A New Study Identifies a Natural Mechanism That Slows Tumour Progression and Could Help Predict the Most Aggressive Cancers
The study, co-led by CIC bioGUNE and IBBTEC and published in Nature Communications, identifies ASPA as a key regulator of the tumour microenvironment, opening up new avenues for cancer diagnosis and treatment.
An international research team co-led by the Institute of Biomedicine and Biotechnology of Cantabria (IBBTEC-CSIC-University of Cantabria) and CIC bioGUNE, a member of BRTA, has identified a new molecular mechanism that helps limit the progression of various types of cancer.
The findings, published in Nature Communications, reveal that the ASPA protein acts as a natural regulator capable of preventing the activation of cancer-associated fibroblasts, cells within the tumour microenvironment that play a decisive role in tumour growth, tissue invasion and the development of metastases.
The discovery provides new evidence of the importance of the tumour microenvironment, the complex cellular ecosystem surrounding cancer cells that directly influences the course of the disease. Understanding how cancer alters the healthy cells in its surrounding environment has become one of the main areas of oncology research, as these interactions can determine both tumour aggressiveness and response to treatment.
Beyond Tumour Cells
Although cancer is often associated with the uncontrolled proliferation of malignant cells, tumours are composed of a wide variety of cells that interact with one another. These include immune cells, blood vessels and fibroblasts, which are responsible for maintaining the normal structure and function of tissues.

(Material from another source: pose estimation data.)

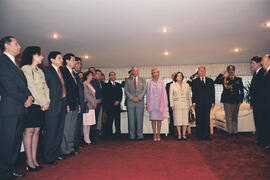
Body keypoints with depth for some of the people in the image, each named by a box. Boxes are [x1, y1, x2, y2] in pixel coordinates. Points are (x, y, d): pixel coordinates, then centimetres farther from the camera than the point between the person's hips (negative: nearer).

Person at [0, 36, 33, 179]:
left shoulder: (14, 63, 21)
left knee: (16, 142, 14)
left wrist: (29, 96, 0)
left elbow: (23, 84, 19)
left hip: (20, 109, 9)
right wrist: (25, 100, -6)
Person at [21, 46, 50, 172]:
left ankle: (34, 159, 11)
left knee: (36, 131, 6)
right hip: (32, 104, -7)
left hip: (42, 105, 7)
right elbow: (31, 87, -10)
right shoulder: (25, 68, -2)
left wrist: (47, 101, 0)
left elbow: (45, 87, 15)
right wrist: (43, 103, -10)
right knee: (29, 131, -4)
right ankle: (29, 161, 1)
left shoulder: (40, 71, 22)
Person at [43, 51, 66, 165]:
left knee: (59, 132, 14)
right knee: (50, 133, -1)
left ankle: (56, 153, 27)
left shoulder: (60, 71, 17)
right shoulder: (47, 70, -6)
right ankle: (48, 157, 10)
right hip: (53, 106, -8)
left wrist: (65, 102, 12)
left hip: (62, 105, 8)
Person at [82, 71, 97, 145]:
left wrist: (95, 102, 7)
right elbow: (86, 95, -12)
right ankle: (86, 139, 0)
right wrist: (93, 102, -9)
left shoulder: (90, 84, 20)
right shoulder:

However, as the disease develops, many of these cells are reprogrammed by the tumour itself and begin to promote its growth. Among them, cancer-associated fibroblasts (CAFs) are particularly significant. They are currently regarded as one of the most important components of the tumour microenvironment due to their ability to promote tumour progression, facilitate the spread of cancer cells and contribute to resistance to certain treatments.
Understanding how this transformation occurs is a key priority in cancer research and has driven some of the most important advances of recent decades, including immunotherapy.
ASPA Acts as a Natural Brake
In this context, the research team identified ASPA as a crucial regulator of the behaviour of cancer-associated fibroblasts.
The results show that, as the tumour progresses, a complex communication network develops between cancer cells and healthy tissue cells, leading to a gradual reduction in ASPA levels. When this protein disappears, fibroblasts lose one of their natural control mechanisms and acquire characteristics that favour tumour growth and the development of more aggressive forms of the disease.
Furthermore, the study demonstrates that ASPA exerts this regulatory function by blocking the activity of the TGFβ signalling pathway, one of the principal drivers of cancer-associated fibroblast activation.
Thanks to a multidisciplinary approach combining biochemical analyses, cellular models, in vivo studies and advanced single-cell sequencing technologies, the researchers were able to characterise with great precision the impact of ASPA across different tumour types.
Potential Clinical Implications
One of the study’s most significant findings is that the loss of ASPA is associated with a more aggressive progression of various types of cancer. The results suggest that this protein could, in the future, become a useful biomarker for identifying patients at greater risk of disease progression and the development of metastases.
Although this is fundamental research and has no immediate clinical application at present, the study opens up new lines of investigation to explore ASPA’s potential as a therapeutic target and to improve cancer diagnosis and treatment strategies.
The research was made possible through extensive international collaboration and the generosity of patients who donated biological samples that were essential to the study. The work received support from the Spanish Association Against Cancer, the State Research Agency, the European Research Council (ERC), the “la Caixa” Foundation and the CRIS Cancer Foundation.